*** Opening of Records to use ***

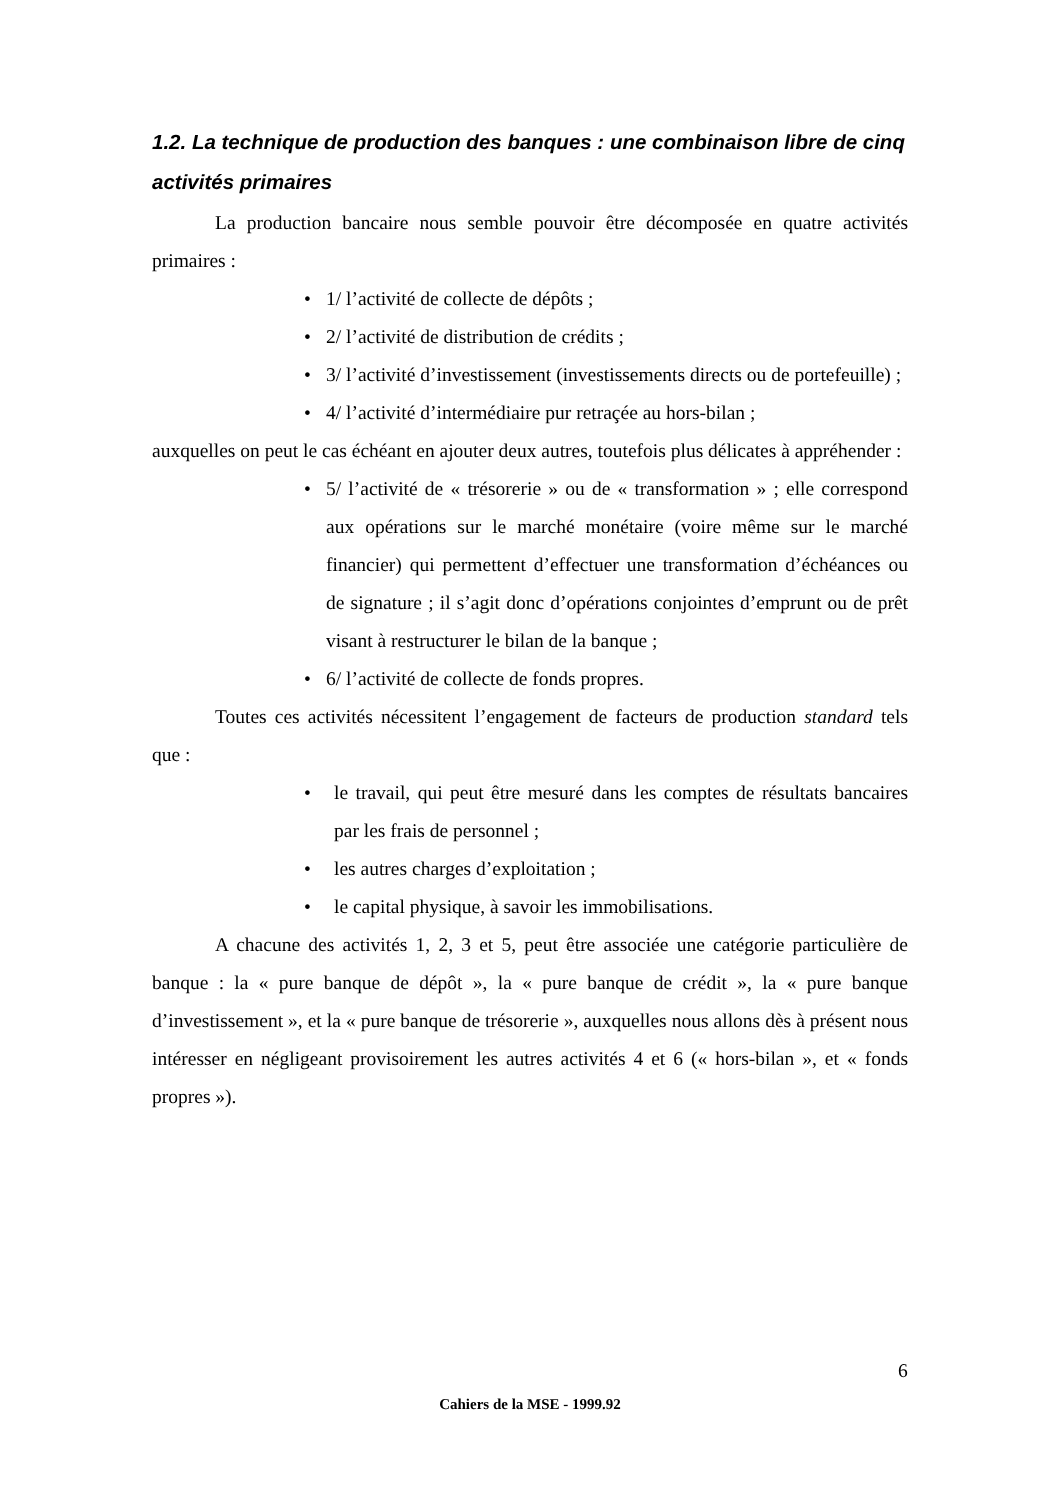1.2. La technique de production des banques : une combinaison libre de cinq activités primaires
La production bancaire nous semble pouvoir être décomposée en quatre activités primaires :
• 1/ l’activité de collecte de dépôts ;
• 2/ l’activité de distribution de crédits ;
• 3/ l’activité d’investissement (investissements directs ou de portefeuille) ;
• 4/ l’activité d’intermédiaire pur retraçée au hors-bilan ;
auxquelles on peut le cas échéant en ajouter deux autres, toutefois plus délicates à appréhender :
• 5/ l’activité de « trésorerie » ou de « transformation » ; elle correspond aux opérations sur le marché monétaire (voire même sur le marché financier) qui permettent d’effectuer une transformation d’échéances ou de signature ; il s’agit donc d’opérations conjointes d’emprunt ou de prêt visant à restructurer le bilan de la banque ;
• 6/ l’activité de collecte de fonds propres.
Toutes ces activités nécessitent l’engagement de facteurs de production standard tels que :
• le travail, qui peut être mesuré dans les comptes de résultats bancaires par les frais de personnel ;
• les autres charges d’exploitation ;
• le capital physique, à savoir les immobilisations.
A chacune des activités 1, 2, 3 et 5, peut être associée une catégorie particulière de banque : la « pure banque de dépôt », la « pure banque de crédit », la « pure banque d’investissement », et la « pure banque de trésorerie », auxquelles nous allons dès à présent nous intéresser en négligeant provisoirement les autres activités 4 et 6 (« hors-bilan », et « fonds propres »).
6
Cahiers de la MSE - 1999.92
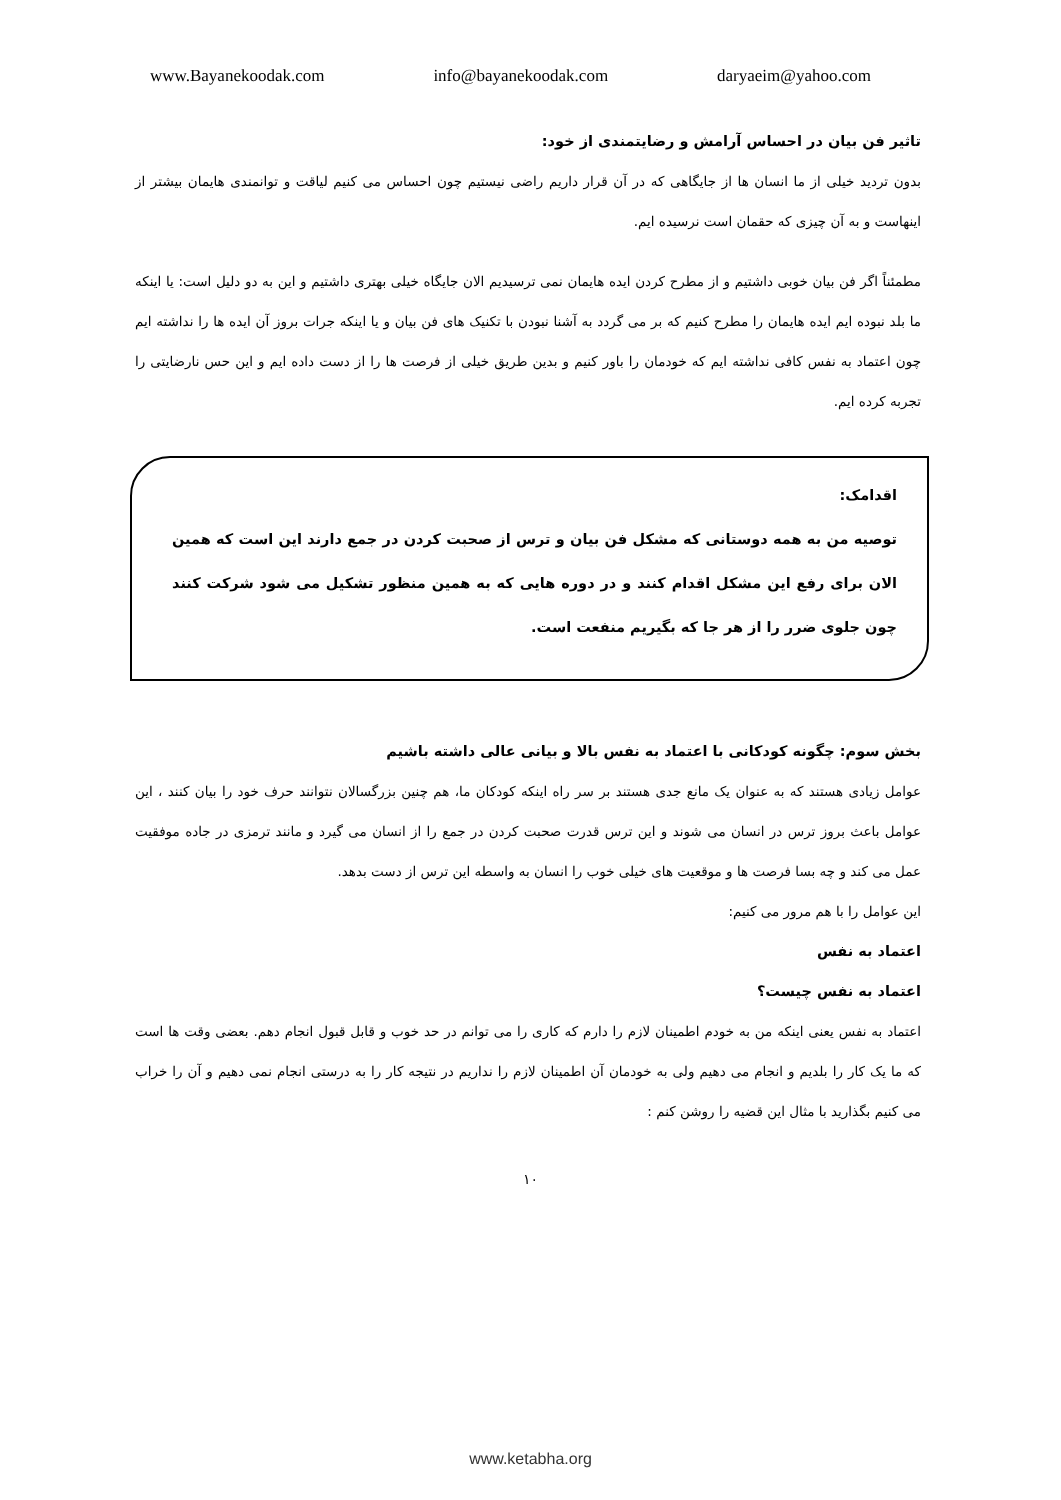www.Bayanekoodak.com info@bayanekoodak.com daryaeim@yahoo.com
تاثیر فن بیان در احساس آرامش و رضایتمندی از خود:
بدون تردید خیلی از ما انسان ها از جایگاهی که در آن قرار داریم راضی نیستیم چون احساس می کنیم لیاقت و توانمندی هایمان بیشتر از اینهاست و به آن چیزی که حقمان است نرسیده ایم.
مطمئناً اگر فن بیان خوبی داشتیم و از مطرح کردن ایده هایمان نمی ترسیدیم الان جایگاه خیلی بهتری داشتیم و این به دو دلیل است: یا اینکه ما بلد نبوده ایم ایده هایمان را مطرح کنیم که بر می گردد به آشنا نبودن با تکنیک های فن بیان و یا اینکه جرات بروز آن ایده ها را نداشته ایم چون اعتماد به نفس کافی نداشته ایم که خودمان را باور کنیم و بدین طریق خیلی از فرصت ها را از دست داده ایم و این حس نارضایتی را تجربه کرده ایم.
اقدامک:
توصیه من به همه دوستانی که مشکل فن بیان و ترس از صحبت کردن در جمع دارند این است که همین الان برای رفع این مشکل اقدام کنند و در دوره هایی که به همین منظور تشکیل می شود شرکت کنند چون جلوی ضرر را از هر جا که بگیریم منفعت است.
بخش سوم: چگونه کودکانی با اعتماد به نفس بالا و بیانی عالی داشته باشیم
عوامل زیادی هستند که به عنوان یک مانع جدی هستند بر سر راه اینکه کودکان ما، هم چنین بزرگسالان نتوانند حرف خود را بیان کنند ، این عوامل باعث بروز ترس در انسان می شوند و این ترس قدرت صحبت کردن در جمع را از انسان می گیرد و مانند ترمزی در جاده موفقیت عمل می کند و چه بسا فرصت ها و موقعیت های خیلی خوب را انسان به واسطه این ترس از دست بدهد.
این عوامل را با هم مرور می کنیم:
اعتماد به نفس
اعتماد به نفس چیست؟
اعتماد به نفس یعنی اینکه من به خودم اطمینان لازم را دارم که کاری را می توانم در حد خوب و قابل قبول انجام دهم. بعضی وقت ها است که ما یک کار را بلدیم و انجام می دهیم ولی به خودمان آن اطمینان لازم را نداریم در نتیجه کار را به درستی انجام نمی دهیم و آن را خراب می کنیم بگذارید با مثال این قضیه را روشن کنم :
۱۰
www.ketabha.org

*** Close of Records to use ***

• **What needs to be done**
Everything in the records except the pictures is to be repeated exactly.

• **Exercise response**
1.2. La technique de production des banques : une combinaison libre de cinq activités primaires
La production bancaire nous semble pouvoir être décomposée en quatre activités primaires :
• 1/ l’activité de collecte de dépôts ;
• 2/ l’activité de distribution de crédits ;
• 3/ l’activité d’investissement (investissements directs ou de portefeuille) ;
• 4/ l’activité d’intermédiaire pur retraçée au hors-bilan ;
auxquelles on peut le cas échéant en ajouter deux autres, toutefois plus délicates à appréhender :
• 5/ l’activité de « trésorerie » ou de « transformation » ; elle correspond aux opérations sur le marché monétaire (voire même sur le marché financier) qui permettent d’effectuer une transformation d’échéances ou de signature ; il s’agit donc d’opérations conjointes d’emprunt ou de prêt visant à restructurer le bilan de la banque ;
• 6/ l’activité de collecte de fonds propres.
Toutes ces activités nécessitent l’engagement de facteurs de production standard tels que :
• le travail, qui peut être mesuré dans les comptes de résultats bancaires par les frais de personnel ;
• les autres charges d’exploitation ;
• le capital physique, à savoir les immobilisations.
A chacune des activités 1, 2, 3 et 5, peut être associée une catégorie particulière de banque : la « pure banque de dépôt », la « pure banque de crédit », la « pure banque d’investissement », et la « pure banque de trésorerie », auxquelles nous allons dès à présent nous intéresser en négligeant provisoirement les autres activités 4 et 6 (« hors-bilan », et « fonds propres »).
6
Cahiers de la MSE - 1999.92
www.Bayanekoodak.com info@bayanekoodak.com daryaeim@yahoo.com
تاثیر فن بیان در احساس آرامش و رضایتمندی از خود:
بدون تردید خیلی از ما انسان ها از جایگاهی که در آن قرار داریم راضی نیستیم چون احساس می کنیم لیاقت و توانمندی هایمان بیشتر از اینهاست و به آن چیزی که حقمان است نرسیده ایم.
مطمئناً اگر فن بیان خوبی داشتیم و از مطرح کردن ایده هایمان نمی ترسیدیم الان جایگاه خیلی بهتری داشتیم و این به دو دلیل است: یا اینکه ما بلد نبوده ایم ایده هایمان را مطرح کنیم که بر می گردد به آشنا نبودن با تکنیک های فن بیان و یا اینکه جرات بروز آن ایده ها را نداشته ایم چون اعتماد به نفس کافی نداشته ایم که خودمان را باور کنیم و بدین طریق خیلی از فرصت ها را از دست داده ایم و این حس نارضایتی را تجربه کرده ایم.
اقدامک:
توصیه من به همه دوستانی که مشکل فن بیان و ترس از صحبت کردن در جمع دارند این است که همین الان برای رفع این مشکل اقدام کنند و در دوره هایی که به همین منظور تشکیل می شود شرکت کنند چون جلوی ضرر را از هر جا که بگیریم منفعت است.
بخش سوم: چگونه کودکانی با اعتماد به نفس بالا و بیانی عالی داشته باشیم
عوامل زیادی هستند که به عنوان یک مانع جدی هستند بر سر راه اینکه کودکان ما، هم چنین بزرگسالان نتوانند حرف خود را بیان کنند ، این عوامل باعث بروز ترس در انسان می شوند و این ترس قدرت صحبت کردن در جمع را از انسان می گیرد و مانند ترمزی در جاده موفقیت عمل می کند و چه بسا فرصت ها و موقعیت های خیلی خوب را انسان به واسطه این ترس از دست بدهد.
این عوامل را با هم مرور می کنیم:
اعتماد به نفس
اعتماد به نفس چیست؟
اعتماد به نفس یعنی اینکه من به خودم اطمینان لازم را دارم که کاری را می توانم در حد خوب و قابل قبول انجام دهم. بعضی وقت ها است که ما یک کار را بلدیم و انجام می دهیم ولی به خودمان آن اطمینان لازم را نداریم در نتیجه کار را به درستی انجام نمی دهیم و آن را خراب می کنیم بگذارید با مثال این قضیه را روشن کنم :
۱۰
www.ketabha.org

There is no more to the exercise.